Kirstie was over-the-moon to have beaten cancer so quickly but by April 2014 her stomach became abnormally bloated.

She said: “I looked about eight months pregnant and I was struggling to breathe.

“I knew something was really wrong when I couldn’t keep up and dance with my friends on a night out.

“Me and my best friend, Amy, went to A&E the following day as I was in agony and struggling to walk.

“I had two litres of fluid drained off my chest and a further eight fluids drained off my stomach and a biopsy confirmed my worst fears.

“The cancer had returned and despite several clear check-up smear tests, it had spread to my liver and spline.

“Doctors believe my cancer wasn’t spotted on my smears as it was so small.”

Kirstie needed intense chemotherapy – something that left her devastated.

She added: “I was heartbroken when I realised the chemo would make my thick blonde hair fall out.

“I’ve always enjoyed styling it and knowing it would soon all fall out was awful.”

Luckily Kirstie was offered ‘cold cap treatment’ that involved freezing her head to -4C during her chemotherapy so her hair follicles weren’t destroyed.

She said: “I can’t praise the cold cap enough, my hair did still fall out in clumps but it meant that I kept a little pony tail at the back and my scalp was still mainly covered with thin hair.

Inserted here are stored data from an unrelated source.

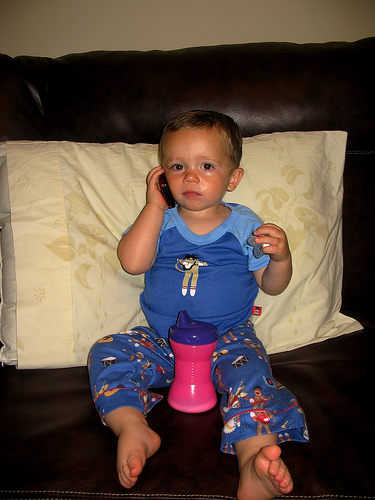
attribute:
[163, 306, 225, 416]
cup — blue , Pink 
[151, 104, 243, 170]
hair — blonde 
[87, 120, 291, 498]
boy — little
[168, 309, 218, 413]
cup — Pink , blue , purple 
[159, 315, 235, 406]
cup — Pink , blue 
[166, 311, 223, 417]
sippy cup — Pink , blue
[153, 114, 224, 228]
boy — little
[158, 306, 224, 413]
sippy cup — pink, blue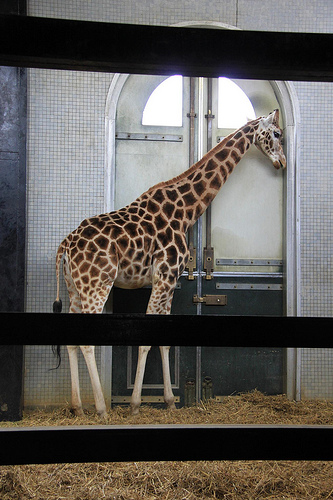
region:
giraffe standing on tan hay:
[52, 103, 287, 417]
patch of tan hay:
[193, 466, 273, 497]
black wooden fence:
[2, 304, 330, 470]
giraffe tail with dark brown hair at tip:
[44, 243, 67, 372]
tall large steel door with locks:
[95, 15, 302, 411]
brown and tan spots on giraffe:
[138, 210, 177, 237]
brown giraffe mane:
[148, 121, 258, 190]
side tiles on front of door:
[52, 133, 84, 180]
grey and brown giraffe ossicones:
[264, 106, 283, 125]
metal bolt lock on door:
[188, 245, 232, 310]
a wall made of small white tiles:
[45, 79, 99, 218]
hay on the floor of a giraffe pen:
[3, 393, 328, 499]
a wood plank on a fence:
[2, 419, 332, 462]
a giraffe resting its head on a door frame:
[245, 104, 299, 175]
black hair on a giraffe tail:
[44, 298, 67, 377]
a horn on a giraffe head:
[274, 107, 281, 126]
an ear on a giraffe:
[262, 108, 276, 125]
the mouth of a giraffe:
[274, 156, 287, 167]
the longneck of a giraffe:
[172, 118, 255, 221]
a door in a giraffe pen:
[109, 25, 287, 410]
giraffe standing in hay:
[52, 105, 287, 421]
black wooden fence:
[1, 315, 331, 461]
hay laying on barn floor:
[1, 389, 332, 498]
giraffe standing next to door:
[51, 108, 288, 424]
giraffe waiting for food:
[51, 108, 285, 417]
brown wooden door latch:
[194, 292, 229, 306]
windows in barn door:
[137, 74, 261, 132]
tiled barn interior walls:
[25, 70, 108, 410]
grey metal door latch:
[116, 128, 187, 143]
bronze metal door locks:
[182, 74, 214, 281]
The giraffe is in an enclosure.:
[26, 98, 305, 420]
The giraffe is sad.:
[215, 101, 301, 184]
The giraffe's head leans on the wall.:
[210, 103, 303, 176]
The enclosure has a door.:
[87, 71, 309, 409]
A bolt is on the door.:
[184, 280, 237, 315]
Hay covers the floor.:
[0, 391, 331, 498]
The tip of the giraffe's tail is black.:
[39, 288, 70, 377]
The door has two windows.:
[132, 77, 276, 135]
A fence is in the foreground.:
[0, 307, 332, 478]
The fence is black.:
[0, 313, 332, 471]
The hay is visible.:
[139, 461, 223, 493]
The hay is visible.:
[155, 425, 261, 492]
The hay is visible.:
[151, 364, 251, 489]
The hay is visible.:
[192, 408, 286, 496]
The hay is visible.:
[201, 414, 253, 479]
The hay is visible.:
[210, 429, 317, 493]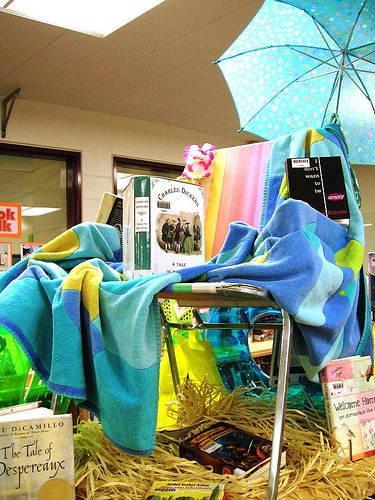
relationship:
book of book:
[0, 401, 75, 498] [0, 366, 104, 498]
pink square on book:
[318, 358, 357, 384] [320, 354, 374, 464]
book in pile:
[178, 420, 287, 480] [149, 396, 297, 496]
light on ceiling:
[0, 0, 167, 38] [1, 3, 267, 143]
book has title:
[0, 395, 82, 498] [1, 437, 67, 486]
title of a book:
[11, 432, 43, 498] [22, 416, 41, 462]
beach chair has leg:
[155, 283, 330, 498] [263, 306, 294, 498]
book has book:
[319, 354, 374, 463] [320, 354, 374, 464]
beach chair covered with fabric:
[156, 281, 294, 498] [139, 267, 295, 316]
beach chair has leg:
[156, 281, 294, 498] [261, 306, 291, 498]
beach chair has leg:
[156, 281, 294, 498] [155, 304, 182, 397]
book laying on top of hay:
[174, 420, 291, 480] [72, 371, 375, 499]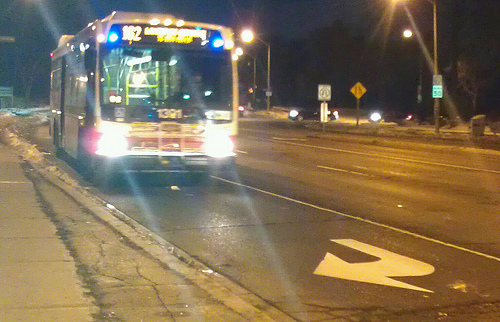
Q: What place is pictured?
A: It is a road.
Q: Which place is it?
A: It is a road.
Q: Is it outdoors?
A: Yes, it is outdoors.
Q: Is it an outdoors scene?
A: Yes, it is outdoors.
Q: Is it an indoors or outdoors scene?
A: It is outdoors.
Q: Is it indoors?
A: No, it is outdoors.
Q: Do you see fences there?
A: No, there are no fences.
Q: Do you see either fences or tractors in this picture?
A: No, there are no fences or tractors.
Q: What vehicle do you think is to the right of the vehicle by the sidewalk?
A: The vehicle is a car.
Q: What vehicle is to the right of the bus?
A: The vehicle is a car.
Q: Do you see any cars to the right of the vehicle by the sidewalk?
A: Yes, there is a car to the right of the bus.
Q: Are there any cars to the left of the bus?
A: No, the car is to the right of the bus.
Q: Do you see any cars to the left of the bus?
A: No, the car is to the right of the bus.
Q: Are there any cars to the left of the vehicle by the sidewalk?
A: No, the car is to the right of the bus.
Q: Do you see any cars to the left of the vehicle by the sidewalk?
A: No, the car is to the right of the bus.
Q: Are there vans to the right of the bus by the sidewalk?
A: No, there is a car to the right of the bus.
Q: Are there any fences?
A: No, there are no fences.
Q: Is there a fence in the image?
A: No, there are no fences.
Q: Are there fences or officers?
A: No, there are no fences or officers.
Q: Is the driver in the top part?
A: Yes, the driver is in the top of the image.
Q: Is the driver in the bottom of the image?
A: No, the driver is in the top of the image.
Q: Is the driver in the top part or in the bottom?
A: The driver is in the top of the image.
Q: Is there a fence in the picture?
A: No, there are no fences.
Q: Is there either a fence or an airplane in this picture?
A: No, there are no fences or airplanes.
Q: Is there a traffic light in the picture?
A: No, there are no traffic lights.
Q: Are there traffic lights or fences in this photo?
A: No, there are no traffic lights or fences.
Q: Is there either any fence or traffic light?
A: No, there are no traffic lights or fences.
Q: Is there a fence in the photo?
A: No, there are no fences.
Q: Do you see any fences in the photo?
A: No, there are no fences.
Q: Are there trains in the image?
A: No, there are no trains.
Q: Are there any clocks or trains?
A: No, there are no trains or clocks.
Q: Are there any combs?
A: No, there are no combs.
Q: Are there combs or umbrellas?
A: No, there are no combs or umbrellas.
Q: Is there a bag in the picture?
A: No, there are no bags.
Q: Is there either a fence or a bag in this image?
A: No, there are no bags or fences.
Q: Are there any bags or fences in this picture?
A: No, there are no bags or fences.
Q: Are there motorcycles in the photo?
A: No, there are no motorcycles.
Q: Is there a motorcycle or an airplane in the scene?
A: No, there are no motorcycles or airplanes.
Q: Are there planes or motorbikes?
A: No, there are no motorbikes or planes.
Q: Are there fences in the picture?
A: No, there are no fences.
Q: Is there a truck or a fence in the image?
A: No, there are no fences or trucks.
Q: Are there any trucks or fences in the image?
A: No, there are no fences or trucks.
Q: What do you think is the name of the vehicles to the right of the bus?
A: The vehicles are cars.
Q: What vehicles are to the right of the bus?
A: The vehicles are cars.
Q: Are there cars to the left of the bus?
A: No, the cars are to the right of the bus.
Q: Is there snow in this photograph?
A: Yes, there is snow.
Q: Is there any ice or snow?
A: Yes, there is snow.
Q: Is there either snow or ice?
A: Yes, there is snow.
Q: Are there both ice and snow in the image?
A: No, there is snow but no ice.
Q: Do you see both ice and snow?
A: No, there is snow but no ice.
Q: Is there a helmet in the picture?
A: No, there are no helmets.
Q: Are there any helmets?
A: No, there are no helmets.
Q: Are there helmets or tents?
A: No, there are no helmets or tents.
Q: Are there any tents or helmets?
A: No, there are no helmets or tents.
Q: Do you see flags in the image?
A: No, there are no flags.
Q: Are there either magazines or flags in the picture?
A: No, there are no flags or magazines.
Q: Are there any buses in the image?
A: Yes, there is a bus.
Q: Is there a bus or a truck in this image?
A: Yes, there is a bus.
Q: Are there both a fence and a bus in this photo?
A: No, there is a bus but no fences.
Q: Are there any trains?
A: No, there are no trains.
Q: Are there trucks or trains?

“Me and my friends decided to start gluing hair extensions inside hats so that when I went out no-one would know I was ill, they were amazing and felt comfier than wigs.”

But after three months of chemotherapy, a CT scan revealed that Kirstie’s tumours weren’t shrinking – she had become immune to the drugs.

There was no other treatment available for Kirstie on the NHS and she was told to make a list of things she wanted to do before she became too ill.

Kirstie said: “I was devastated but I needed to stay focused on how to beat cancer rather than a bucket list.

“I wasn’t ready to give up and even though my mum, Karen and dad, Gary, were distraught with the prognosis, they knew we needed to find a new treatment plan and quick.”
“My dad took it upon himself to research medical trials in the UK, Germany and Chicago.”

Kirstie spent a month without having any treatment before a medical trial at the University College London Hospital became available to her.

She said: “My hair had just grown back and I refused to undergo any more treatment that would leave me feeling unwell as well as bald, I had already suffered enough.

“But this new trial was a type of chemotherapy that wouldn’t damage my hair alongside a drug that is still in the testing phase so I couldn’t wait to start, it gave me hope.

“Doctors have made it clear that my treatment plan may not cure me but it will prolong my life.

“My fertility has been ruined due to chemotherapy which upset me as I had always wanted children but I can’t change any of what’s happened to me so I’m trying to live my life to the full.

“I’m just hoping for a miracle.”

Throughout Kirstie’s cancer battle she has raised over six-thousand-pounds for Cancer Research and Macmillan alongside her friends and family.

Kirstie added: “I just wanted to give something back to the charities that have helped me.

“I have been supported religiously by my mum, dad, brother, Dale, and best friends, Amy and Victoria.

“Amy works for a company called CXC Global and they paid for me to have hair extensions that were over £200 as well as organising a trip to meet my idol Chelsea captain, John Terry.

“I couldn’t ask for a better support network, they each help keep me strong and positive.”

Kirstie will have a CT scan this month to see if her new treatment is working to shrink the tumours.

She added: “I hope other young women read my story and look out for cervical cancer symptoms.

“I strongly believe that no matter your age a smear test should be given on demand.”